Federal Partnership Funds Rancher Efforts to Deter Mexican Gray Wolves
A federal public private partnership will make millions available in 2026 to help ranchers in southwest New Mexico and Arizona adopt range riders and other deterrents to reduce wolf depredations on cattle. Hidalgo County is not included in the initial funding area, a concern for local ranchers as Mexican gray wolves move north from Mexico and into nearby Cochise County.

A three year predator mitigation project backed by a federal public private partnership will provide funding to help ranchers in parts of southwest New Mexico and Arizona pay for range riders and other deterrents aimed at reducing Mexican gray wolf depredations. The program was outlined to the Grant County Soil and Water Conservation District board on December 15 at the National Resources Conservation Service office in Silver City by Sisto Hernandez, southwest resource coordinator for the Western Landowners Alliance.
The Western Landowners Alliance, a Denver based nonprofit that works to sustain working lands, landscapes and native species, helped drive development of the mitigation program with its members in eastern Arizona and western New Mexico. Dusty Glidewell, regional RCPP director with the NRCS, participated by phone and said the agency seeks projects that address priority resource concerns and are innovative. “We look for things that are addressing our priority resource concerns and that are innovative,” she said.

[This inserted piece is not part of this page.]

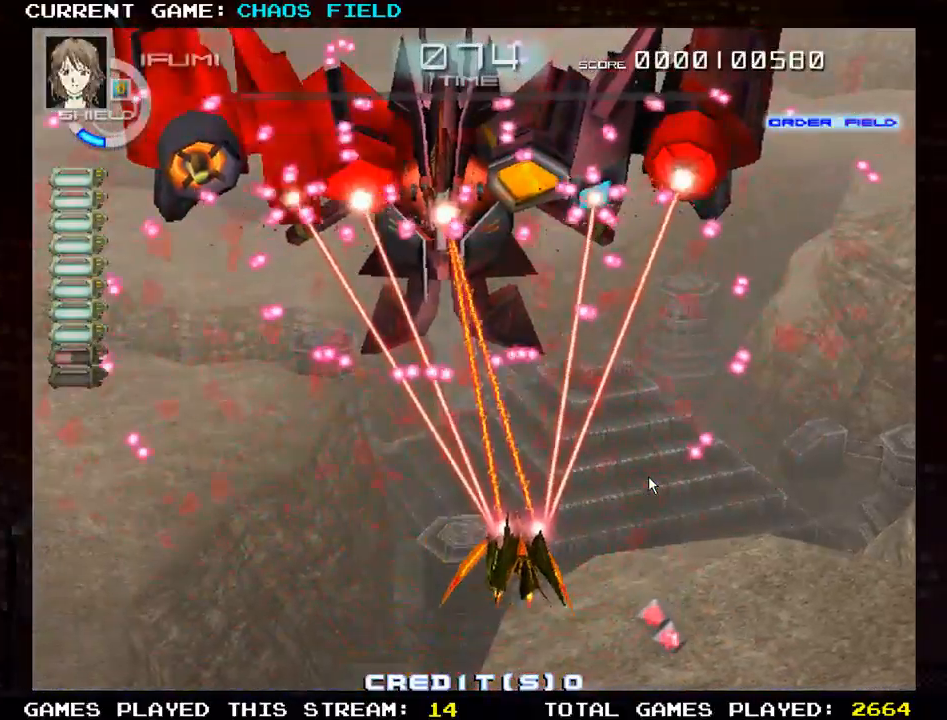
{"buttons": ["SQUARE"], "left_stick": "center", "events": [[317, "left_stick", "left"], [484, "left_stick", "center"]]}
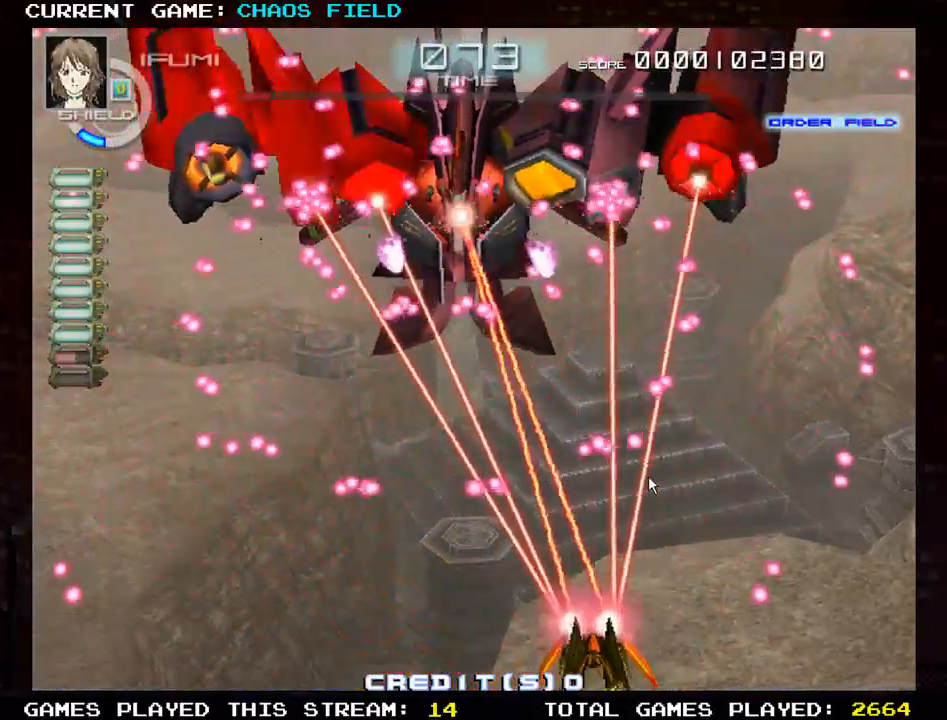
{"buttons": ["SQUARE"], "left_stick": "center", "events": [[266, "left_stick", "left"], [383, "left_stick", "center"]]}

The three year project will make five million dollars available to ranchers in Grant, Catron, Sierra, Cibola and McKinley counties in New Mexico, with an additional set of five counties in Arizona also covered. Funding by year will be one point five million dollars in each state in the first year, nine hundred fifty thousand dollars in each state in the second year, and fifty thousand dollars in each state in the third year. The deadline to apply is January 15, and the Western Landowners Alliance plans an informational webinar early in January. Hernandez said local NRCS offices may not yet have program materials but that information should be distributed soon.
The funding is designed to cover about seventy five percent of the cost of two deterrent approaches, turbo fladry and range riding. Turbo fladry is fencing that is electrified or has bright red flags, while range riding places people on the landscape to monitor and deter predators. Hernandez emphasized range riding as likely the most effective option for the Southwest given terrain and ranch size. “Range riding, of all the conflict prevention practices, seems to be the one that … has the better likelihood of having success, just given the topography and ecology of the Southwest,” he said.

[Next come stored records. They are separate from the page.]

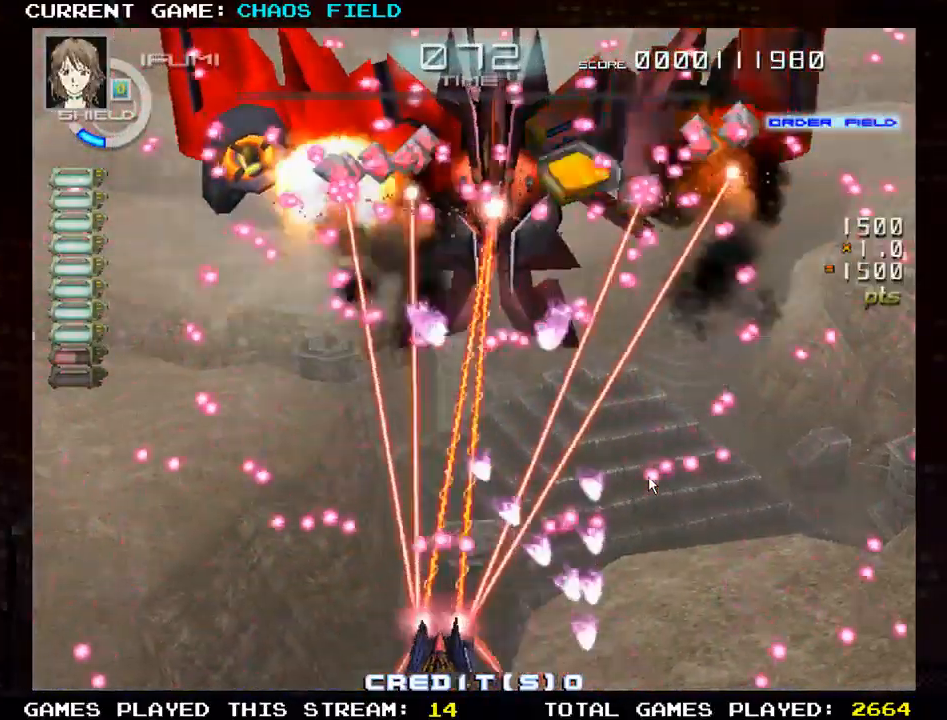
{"buttons": ["SQUARE"], "left_stick": "center", "events": []}
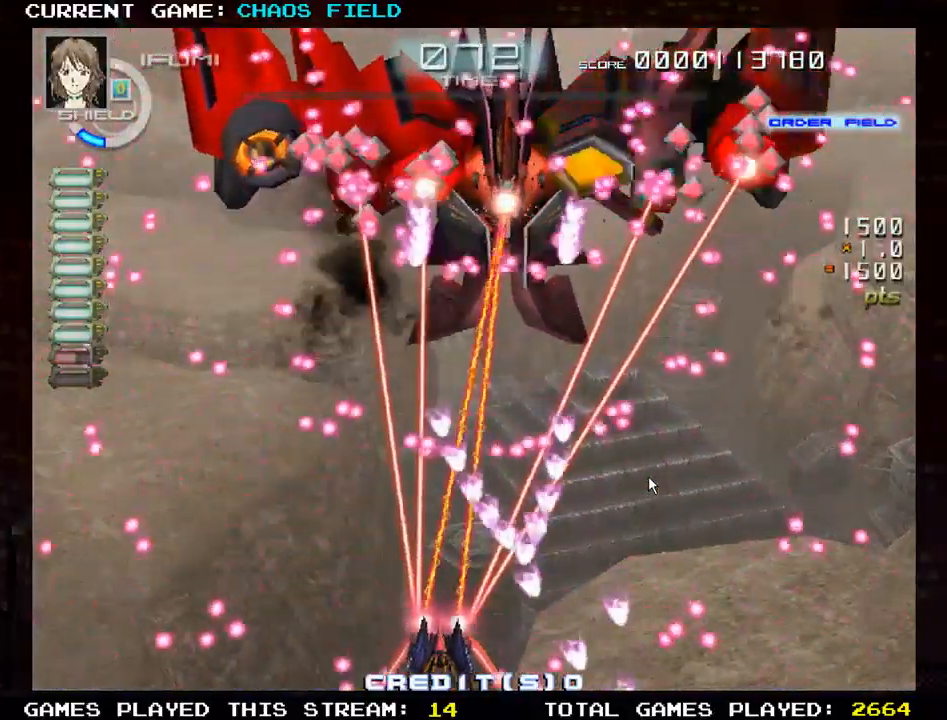
{"buttons": ["SQUARE"], "left_stick": "center", "events": [[167, "left_stick", "left"], [300, "left_stick", "center"]]}
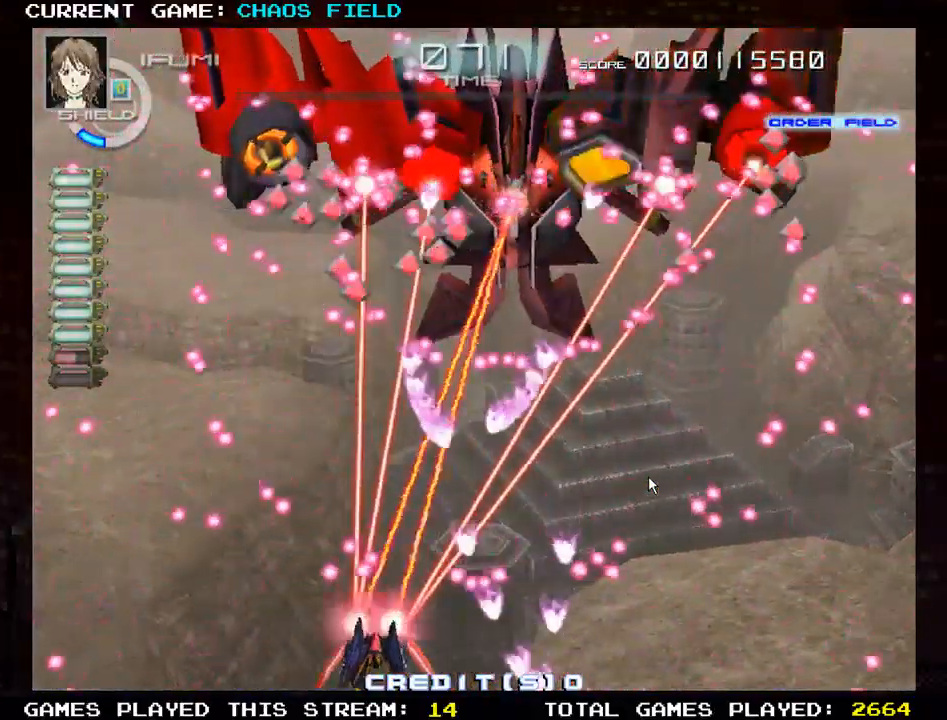
{"buttons": ["SQUARE"], "left_stick": "left", "events": [[133, "left_stick", "right"], [216, "left_stick", "center"], [283, "left_stick", "left"]]}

Hernandez, who served as the rangeland management specialist for the White Mountain Apache and is vice president of the Grasshopper Livestock Association, said the alliance supports prevention, compensation, control including lethal methods when necessary, and collaboration. He described past success using range riders drawn from outdoorsmen and hunters who were trained to monitor cattle and document causes of losses, reducing depredations to a minimum when he ran the program. “When I was still working for the tribe and running that program, we got the depredations down to a minimum,” he said.
Hidalgo County ranchers will be watching closely, although the county was not included in the initial funding area despite recent increases in Mexican gray wolf activity moving north from Mexico. Hernandez noted that Socorro County was likewise left out even as it has become the second most confirmed area for wolf depredations in the state. “Unfortunately, Socorro County got left out of this, and in the time it took to get this going, now Socorro’s taken over as the second-most confirmed [wolf] depredations in the state,” he said.
The program is not presented as a universal fix. “It’s not meant to be a silver bullet,” Hernandez said. “If there’s anything out there that has a chance, this might. It might work for this rancher and then the neighbor, maybe it doesn’t work there. But at least you have the opportunity to find out, and the financial support to be able to do that.” Hidalgo County ranchers who face increasing wolf presence should contact their local NRCS office for updates and watch for the Western Landowners Alliance webinar in early January.